> [Material to process]:

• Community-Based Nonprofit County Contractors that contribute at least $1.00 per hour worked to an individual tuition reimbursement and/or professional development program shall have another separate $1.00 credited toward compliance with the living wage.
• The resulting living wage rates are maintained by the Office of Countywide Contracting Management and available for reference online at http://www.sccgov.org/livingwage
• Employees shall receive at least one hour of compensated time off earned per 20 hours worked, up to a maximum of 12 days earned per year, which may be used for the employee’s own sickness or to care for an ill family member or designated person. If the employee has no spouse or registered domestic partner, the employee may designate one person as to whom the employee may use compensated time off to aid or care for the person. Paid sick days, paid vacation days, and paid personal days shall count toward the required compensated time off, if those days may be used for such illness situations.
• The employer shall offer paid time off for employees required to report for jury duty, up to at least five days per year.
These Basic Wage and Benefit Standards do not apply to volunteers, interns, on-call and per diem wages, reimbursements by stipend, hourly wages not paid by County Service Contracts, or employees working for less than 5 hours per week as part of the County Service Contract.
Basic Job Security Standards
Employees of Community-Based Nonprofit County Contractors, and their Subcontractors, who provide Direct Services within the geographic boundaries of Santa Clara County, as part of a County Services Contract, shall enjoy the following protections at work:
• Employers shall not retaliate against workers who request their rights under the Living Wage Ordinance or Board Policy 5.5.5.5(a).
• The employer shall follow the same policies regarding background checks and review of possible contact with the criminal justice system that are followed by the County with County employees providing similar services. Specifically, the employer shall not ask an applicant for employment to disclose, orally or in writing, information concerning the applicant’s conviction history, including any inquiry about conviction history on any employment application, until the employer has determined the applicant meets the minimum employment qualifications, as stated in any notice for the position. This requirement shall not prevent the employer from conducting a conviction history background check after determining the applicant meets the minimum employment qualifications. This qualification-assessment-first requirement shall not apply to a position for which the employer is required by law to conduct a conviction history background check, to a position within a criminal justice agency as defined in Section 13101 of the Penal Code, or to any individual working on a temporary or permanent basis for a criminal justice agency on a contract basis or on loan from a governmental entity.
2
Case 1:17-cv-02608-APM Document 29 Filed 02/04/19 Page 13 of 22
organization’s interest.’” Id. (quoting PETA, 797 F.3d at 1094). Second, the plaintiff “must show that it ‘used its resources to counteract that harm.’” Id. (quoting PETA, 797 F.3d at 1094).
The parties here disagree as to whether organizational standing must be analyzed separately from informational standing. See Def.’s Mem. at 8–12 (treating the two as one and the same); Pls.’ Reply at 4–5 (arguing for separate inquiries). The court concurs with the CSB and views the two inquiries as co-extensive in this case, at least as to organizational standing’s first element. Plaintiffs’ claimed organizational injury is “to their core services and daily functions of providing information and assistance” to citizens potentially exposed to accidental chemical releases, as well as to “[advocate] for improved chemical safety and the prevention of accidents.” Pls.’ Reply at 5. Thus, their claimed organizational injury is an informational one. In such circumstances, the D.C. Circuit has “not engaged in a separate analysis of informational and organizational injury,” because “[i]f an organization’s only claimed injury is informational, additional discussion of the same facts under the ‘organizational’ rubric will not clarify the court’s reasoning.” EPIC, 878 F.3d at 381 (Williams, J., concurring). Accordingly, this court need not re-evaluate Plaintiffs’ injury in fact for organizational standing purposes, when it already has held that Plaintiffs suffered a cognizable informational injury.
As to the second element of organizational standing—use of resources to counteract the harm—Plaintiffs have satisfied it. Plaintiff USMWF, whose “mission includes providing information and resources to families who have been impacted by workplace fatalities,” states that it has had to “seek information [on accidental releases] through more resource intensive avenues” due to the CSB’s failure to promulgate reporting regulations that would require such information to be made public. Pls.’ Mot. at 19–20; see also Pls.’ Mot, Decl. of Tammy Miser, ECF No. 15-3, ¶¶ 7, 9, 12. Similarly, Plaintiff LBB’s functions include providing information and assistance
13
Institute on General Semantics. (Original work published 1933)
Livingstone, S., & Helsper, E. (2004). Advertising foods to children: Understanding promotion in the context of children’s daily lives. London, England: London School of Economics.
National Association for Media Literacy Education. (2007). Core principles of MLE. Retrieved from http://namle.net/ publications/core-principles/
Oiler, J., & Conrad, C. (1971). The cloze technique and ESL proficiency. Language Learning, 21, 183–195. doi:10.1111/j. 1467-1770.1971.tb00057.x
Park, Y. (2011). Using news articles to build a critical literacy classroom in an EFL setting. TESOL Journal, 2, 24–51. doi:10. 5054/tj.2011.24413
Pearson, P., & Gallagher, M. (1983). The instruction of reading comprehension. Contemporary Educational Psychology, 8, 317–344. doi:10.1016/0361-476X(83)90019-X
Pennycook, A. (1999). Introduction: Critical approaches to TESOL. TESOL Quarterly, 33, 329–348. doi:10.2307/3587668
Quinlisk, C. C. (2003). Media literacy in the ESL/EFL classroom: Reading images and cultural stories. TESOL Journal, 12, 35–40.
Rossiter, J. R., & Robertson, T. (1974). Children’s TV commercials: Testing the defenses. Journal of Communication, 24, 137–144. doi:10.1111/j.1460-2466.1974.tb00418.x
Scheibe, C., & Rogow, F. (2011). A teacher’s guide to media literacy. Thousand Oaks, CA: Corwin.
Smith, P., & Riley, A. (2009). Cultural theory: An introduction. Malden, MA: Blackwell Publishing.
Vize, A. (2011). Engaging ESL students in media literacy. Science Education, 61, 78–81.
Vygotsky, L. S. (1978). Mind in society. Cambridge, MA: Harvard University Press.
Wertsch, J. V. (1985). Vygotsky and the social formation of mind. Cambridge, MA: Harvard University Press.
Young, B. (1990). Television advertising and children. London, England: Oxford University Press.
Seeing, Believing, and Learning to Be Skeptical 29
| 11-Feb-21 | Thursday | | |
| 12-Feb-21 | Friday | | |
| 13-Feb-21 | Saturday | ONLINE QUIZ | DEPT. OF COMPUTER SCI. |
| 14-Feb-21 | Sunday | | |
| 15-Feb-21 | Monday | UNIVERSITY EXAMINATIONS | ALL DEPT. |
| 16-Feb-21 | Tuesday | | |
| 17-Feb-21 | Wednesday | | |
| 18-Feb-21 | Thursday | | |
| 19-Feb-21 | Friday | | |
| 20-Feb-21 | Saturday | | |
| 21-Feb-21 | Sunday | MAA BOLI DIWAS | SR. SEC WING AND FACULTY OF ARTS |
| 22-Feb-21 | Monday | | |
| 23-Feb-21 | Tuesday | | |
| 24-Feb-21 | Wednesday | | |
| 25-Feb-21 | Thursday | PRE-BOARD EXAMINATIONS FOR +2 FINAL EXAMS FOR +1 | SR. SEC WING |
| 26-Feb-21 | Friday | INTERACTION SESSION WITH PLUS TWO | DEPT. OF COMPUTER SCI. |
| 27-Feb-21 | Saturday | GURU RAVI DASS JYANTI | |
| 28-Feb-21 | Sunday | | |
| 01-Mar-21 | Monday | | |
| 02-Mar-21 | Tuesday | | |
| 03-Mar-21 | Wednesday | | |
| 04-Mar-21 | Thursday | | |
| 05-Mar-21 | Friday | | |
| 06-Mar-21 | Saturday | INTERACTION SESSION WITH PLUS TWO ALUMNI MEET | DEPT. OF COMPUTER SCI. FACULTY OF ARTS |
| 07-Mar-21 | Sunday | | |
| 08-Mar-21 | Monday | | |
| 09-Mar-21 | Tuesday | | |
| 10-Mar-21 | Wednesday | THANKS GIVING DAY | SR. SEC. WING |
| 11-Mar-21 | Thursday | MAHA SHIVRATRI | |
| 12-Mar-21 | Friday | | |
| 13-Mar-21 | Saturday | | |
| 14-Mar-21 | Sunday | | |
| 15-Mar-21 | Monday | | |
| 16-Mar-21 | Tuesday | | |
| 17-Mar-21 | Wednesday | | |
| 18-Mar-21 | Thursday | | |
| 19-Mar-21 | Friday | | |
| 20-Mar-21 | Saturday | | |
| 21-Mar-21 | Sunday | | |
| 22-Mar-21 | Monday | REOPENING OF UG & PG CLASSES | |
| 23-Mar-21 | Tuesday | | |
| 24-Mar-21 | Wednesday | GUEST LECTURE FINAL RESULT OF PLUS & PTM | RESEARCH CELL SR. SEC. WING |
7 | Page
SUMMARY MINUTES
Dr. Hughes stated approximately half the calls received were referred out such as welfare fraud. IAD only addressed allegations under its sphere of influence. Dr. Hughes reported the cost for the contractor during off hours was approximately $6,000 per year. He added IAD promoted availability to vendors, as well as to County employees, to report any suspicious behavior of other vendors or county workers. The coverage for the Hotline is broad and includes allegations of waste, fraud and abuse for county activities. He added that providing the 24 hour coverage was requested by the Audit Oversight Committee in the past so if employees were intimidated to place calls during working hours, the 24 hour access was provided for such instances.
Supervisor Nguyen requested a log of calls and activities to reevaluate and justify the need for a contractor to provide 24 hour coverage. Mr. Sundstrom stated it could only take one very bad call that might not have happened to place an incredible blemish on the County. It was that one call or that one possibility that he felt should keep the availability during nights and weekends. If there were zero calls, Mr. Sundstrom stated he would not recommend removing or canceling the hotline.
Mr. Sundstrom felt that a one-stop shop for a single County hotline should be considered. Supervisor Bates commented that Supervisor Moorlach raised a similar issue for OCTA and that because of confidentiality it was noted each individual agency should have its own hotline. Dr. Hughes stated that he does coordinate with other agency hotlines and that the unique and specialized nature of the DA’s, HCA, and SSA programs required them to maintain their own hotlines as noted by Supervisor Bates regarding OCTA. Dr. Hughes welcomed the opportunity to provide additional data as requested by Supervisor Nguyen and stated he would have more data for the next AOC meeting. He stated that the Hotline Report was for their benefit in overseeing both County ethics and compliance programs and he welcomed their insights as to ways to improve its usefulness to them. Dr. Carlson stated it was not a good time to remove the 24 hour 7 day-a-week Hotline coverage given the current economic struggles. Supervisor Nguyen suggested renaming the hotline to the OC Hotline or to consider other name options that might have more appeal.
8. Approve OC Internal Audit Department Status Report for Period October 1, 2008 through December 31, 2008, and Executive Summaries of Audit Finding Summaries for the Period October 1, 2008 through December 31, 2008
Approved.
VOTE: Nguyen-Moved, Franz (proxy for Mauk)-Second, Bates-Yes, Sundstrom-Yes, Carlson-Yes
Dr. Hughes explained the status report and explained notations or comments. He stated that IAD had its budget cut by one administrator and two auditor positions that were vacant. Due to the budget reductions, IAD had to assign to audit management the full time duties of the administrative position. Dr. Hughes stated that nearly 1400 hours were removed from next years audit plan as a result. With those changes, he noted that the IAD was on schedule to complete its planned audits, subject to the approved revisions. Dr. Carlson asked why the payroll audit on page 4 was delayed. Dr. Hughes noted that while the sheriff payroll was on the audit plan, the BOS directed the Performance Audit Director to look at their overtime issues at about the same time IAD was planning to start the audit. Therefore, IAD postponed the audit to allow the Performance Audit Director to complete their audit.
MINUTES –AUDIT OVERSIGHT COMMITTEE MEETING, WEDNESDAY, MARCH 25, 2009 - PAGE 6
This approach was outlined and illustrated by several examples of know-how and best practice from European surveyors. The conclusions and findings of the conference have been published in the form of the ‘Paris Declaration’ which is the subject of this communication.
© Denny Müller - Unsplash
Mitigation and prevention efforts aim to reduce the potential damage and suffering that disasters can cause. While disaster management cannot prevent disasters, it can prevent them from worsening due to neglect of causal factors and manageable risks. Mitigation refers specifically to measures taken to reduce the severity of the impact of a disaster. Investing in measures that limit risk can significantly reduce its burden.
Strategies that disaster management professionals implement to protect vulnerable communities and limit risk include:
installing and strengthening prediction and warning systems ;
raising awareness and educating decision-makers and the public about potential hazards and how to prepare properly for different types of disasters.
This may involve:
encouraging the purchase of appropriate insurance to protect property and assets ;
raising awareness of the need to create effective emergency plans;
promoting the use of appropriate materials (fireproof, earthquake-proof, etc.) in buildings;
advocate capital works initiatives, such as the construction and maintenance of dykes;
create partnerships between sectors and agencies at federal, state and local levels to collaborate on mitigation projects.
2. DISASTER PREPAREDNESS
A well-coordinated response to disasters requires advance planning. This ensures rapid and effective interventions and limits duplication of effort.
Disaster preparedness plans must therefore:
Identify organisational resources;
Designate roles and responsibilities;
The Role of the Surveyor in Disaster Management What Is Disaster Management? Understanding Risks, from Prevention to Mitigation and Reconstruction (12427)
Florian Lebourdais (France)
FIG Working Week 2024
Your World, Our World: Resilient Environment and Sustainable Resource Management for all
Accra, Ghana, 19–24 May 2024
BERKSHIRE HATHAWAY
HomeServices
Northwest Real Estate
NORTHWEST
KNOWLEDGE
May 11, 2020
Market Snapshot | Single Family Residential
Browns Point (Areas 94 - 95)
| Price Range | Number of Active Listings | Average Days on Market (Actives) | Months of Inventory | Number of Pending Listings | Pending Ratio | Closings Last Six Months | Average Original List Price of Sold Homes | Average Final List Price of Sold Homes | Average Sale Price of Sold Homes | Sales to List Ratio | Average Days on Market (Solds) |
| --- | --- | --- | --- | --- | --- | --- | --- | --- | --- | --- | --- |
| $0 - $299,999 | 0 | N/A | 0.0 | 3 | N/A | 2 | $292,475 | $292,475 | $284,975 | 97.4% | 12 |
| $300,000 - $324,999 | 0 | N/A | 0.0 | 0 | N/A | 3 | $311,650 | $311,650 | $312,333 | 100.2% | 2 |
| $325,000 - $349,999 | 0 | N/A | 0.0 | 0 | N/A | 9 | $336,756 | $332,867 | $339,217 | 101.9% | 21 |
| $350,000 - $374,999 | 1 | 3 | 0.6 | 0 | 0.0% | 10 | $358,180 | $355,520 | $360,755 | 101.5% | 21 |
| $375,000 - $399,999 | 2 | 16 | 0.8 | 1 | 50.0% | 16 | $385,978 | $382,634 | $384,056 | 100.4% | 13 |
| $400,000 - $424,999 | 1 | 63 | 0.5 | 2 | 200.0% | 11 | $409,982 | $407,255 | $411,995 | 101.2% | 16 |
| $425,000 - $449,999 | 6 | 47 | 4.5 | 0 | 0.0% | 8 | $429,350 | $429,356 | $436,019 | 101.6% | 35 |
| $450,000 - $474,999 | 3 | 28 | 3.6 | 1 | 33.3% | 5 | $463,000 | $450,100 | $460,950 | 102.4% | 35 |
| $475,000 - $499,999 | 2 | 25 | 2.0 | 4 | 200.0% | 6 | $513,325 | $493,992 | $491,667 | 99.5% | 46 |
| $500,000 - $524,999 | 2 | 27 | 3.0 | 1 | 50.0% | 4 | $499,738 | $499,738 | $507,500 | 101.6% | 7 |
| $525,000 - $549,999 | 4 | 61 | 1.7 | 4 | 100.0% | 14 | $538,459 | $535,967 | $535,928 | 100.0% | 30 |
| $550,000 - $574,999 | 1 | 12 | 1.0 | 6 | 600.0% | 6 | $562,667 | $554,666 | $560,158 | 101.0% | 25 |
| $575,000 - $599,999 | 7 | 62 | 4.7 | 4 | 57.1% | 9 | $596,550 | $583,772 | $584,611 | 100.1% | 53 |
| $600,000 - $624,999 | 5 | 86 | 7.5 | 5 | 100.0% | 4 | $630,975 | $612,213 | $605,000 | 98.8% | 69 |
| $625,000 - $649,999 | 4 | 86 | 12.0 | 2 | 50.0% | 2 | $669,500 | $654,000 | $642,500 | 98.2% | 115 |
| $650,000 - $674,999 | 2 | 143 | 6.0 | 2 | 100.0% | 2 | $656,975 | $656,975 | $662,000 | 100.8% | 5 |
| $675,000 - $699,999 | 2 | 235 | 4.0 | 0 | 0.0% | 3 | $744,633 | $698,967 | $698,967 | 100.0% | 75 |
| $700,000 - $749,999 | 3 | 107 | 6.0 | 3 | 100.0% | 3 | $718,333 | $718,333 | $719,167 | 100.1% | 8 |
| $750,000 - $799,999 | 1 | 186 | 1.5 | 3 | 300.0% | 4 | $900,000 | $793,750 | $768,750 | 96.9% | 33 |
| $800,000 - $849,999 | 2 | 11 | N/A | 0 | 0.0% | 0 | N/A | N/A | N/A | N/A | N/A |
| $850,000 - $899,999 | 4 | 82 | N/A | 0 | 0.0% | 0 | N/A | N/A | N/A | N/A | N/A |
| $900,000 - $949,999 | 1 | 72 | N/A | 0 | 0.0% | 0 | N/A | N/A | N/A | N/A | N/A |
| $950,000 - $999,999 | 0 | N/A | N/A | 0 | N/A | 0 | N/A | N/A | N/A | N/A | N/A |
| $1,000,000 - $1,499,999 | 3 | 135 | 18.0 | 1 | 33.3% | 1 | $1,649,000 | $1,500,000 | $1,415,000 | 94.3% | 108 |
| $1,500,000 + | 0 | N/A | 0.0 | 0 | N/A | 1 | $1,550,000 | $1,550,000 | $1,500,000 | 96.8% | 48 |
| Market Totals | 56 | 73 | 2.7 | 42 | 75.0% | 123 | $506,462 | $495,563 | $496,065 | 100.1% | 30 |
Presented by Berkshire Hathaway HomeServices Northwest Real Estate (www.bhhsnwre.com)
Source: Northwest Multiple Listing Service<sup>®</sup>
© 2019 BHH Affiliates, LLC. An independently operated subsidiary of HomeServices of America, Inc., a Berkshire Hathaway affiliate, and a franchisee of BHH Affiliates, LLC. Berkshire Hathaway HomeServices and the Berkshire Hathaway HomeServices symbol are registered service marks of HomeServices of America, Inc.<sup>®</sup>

> [What you need to do]:
Where the listing above has a line with "Market (Solds) |", start there, and output every line exactly through the line with "97.4% | 12 |", which is also included.

> [Result of the exercise]:
| Price Range | Number of Active Listings | Average Days on Market (Actives) | Months of Inventory | Number of Pending Listings | Pending Ratio | Closings Last Six Months | Average Original List Price of Sold Homes | Average Final List Price of Sold Homes | Average Sale Price of Sold Homes | Sales to List Ratio | Average Days on Market (Solds) |
| --- | --- | --- | --- | --- | --- | --- | --- | --- | --- | --- | --- |
| $0 - $299,999 | 0 | N/A | 0.0 | 3 | N/A | 2 | $292,475 | $292,475 | $284,975 | 97.4% | 12 |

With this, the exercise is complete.